Bien que complexe, la lente descente aux enfers du Mali est
facile à retracer. Tout commence au nord. D'abord en Algérie où l'armée, après
avoir difficilement remporté la victoire, a poussé les derniers terroristes à
aller jouer ailleurs. En Libye ensuite, où la mort de Kadhafi a largement
ouvert la boîte de Pandore au Sahel. Surarmés et fanatisés à souhait, les
djihadistes pouvaient massivement se répandre dans une région où, présent
depuis les Almoravides, l'islam est véritablement chez lui.
Leur pénétration fut si rapide que sans l'appel au secours
lancé à l'armée française, ils auraient atteint Bassam et les îles de Loos sans
rencontrer la moindre poche de résistance. Dix ans après, les terroristes sont
toujours là malgré les opérations Serval et Barkhane. Et le désastre est tel
(surtout au Centre et au Nord) qu'il a entraîné une brouille sans précédent
entre Paris et Bamako. À tort ou à raison, l'ancienne puissance coloniale est
soupçonnée de laxisme, voire de duplicité : alliée le jour, complice des
envahisseurs la nuit. Pour marquer leur dépit, les autorités maliennes se sont rapprochées
de la Russie et ont accepté les offres de service de la force Wagner, dont on
ne sait toujours pas le lien exact avec le Kremlin.
Un pays à la croisée
des chemins
Après la crise de confiance, la crise de nerfs. C'est Le
Drian, alors patron du Quai d'Orsay, qui s'enflamme : « Et je voudrais rappeler
ici avec beaucoup de force que cette junte [entendez celle d'Assimi Goïta] est
illégitime et qu'elle prend des mesures irresponsables. » Un ministre français
des Affaires étrangères ne devrait pas parler comme ça… à une ancienne colonie
de la France. On a vu un Quai d'Orsay plus adroit.

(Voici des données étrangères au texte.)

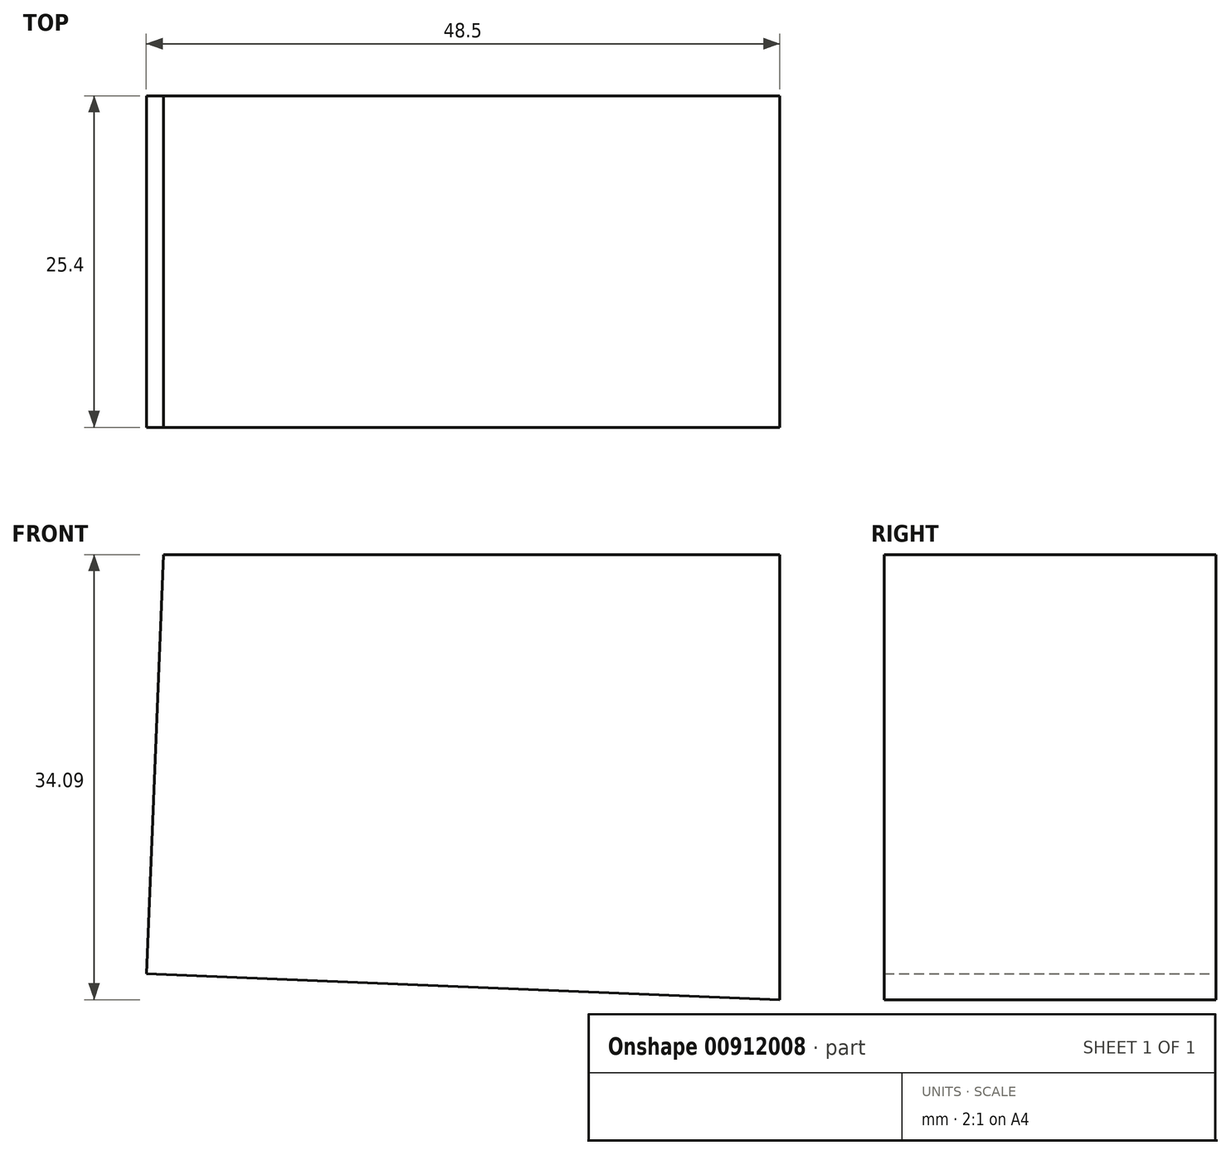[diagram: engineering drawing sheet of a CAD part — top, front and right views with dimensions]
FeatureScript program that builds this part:
annotation { "Feature Type Name" : "Feature", "Feature Type Description" : "" }
export const myFeature = defineFeature(function(context is Context, id is Id, definition is map)
    precondition{}
    {
        {
            var Q0;
            Q0=qCreatedBy(makeId("Front.planeOp"),FACE);
            var sketch = newSketch(context, id + "F0", { "sketchPlane" : qUnion([Q0])});
            skLineSegment(sketch, "E0", {"start": v(-59.82, 43.23) * mm, "end": v(-12.63, 43.23) * mm});
            skLineSegment(sketch, "E1", {"start": v(-12.63, 9.14) * mm, "end": v(-12.63, 43.23) * mm});
            skLineSegment(sketch, "E2", {"start": v(-61.13, 11.12) * mm, "end": v(-12.63, 9.14) * mm});
            skLineSegment(sketch, "E3", {"start": v(-59.82, 43.23) * mm, "end": v(-61.13, 11.12) * mm});
            skSolve(sketch);
        }
        {
            var Q0;
            Q0 = qSketchRegion(id + "F0", true);
            extrude(context, id + "F1", {"entities" : qUnion([Q0]), "depth" : 25.4 * mm, "offsetDistance" : 25.4 * mm});
        }
    });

C'est le ministre malien des Affaires étrangères qui prend
la mouche à son tour : « Ce sont des propos empreints de mépris... des propos
inacceptables… Les injures ne sont pas une preuve de grandeur. » Oui, ces
propos sont inacceptables. On comprend parfaitement l'indignation des autorités
maliennes. Mais le renvoi de l'ambassadeur français n'est-il pas
disproportionné et, somme toute, contre-productif ? Un communiqué bien senti du
palais de Koulouba et une manifestation monstre des forces populaires devant
l'ambassade de France n'auraient-ils pas suffi ?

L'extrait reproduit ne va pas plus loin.